Early in 2006, the Baseball Hall of Fame commissioned a panel of experts to vote in a special election to honor Negro League greats with induction into the hall. Many expected Buck O'Neil to finally be honored, but it was not to be. O'Neil fell one vote short, while 17 others, all deceased, were elected. Again never bitter, O'Neil spoke at the Hall of Fame induction ceremony in July.
Even though he was not elected, he, as always, handled the situation with grace and an amazing sense of perspective "Shed no tears for Buck," he said. "I couldn't attend Sarasota High School. That hurt. I couldn't attend the University of Florida. That hurt. But not going into the Hall of Fame, that ain't going to hurt me that much, no. Before, I wouldn't even have a chance. But this time I had that chance. Just keep loving old Buck."
Later in July, O'Neil became to the oldest man to appear in a professional baseball game when he batted leadoff in both the top and bottom halves of the first inning of the Northern League All-Star game.
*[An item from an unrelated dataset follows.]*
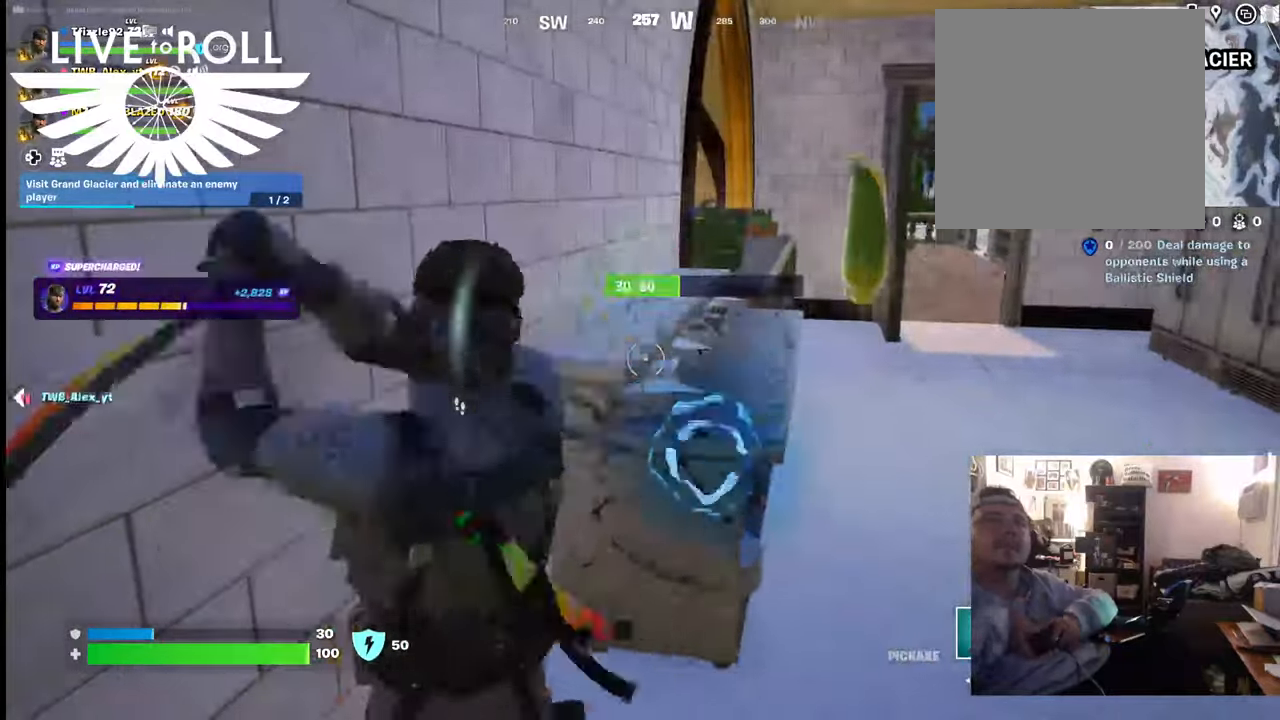
{"buttons": [], "left_stick": "down-right", "right_stick": "right", "events": [[100, "right_stick", "right"], [400, "left_stick", "down-right"]]}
Buck O'Neil fought against prejudice and against many odds to lead a great life in baseball, and he shared that life with so many fans of the game that, while it seems odd to say about a man who was almost 95 years old, it feels like was taken from us too soon. So seldom are we blessed to have someone like O'Neil share his or her lives experiences with us. Hall of Famer Reggie Jackson, upon hearing of O'Neils' death, summed it up far better than I ever could dream of by saying "What a fabulous human being. He was a blessing for all of us. I believe that people like Buck and Rachel Robinson and Martin Luther King and Mother Teresa are angels that walk on earth to give us all a greater understanding of what it means to be human. I'm not sad for him. He had a long, full life and I hope I'm as lucky, but I'm sad for us."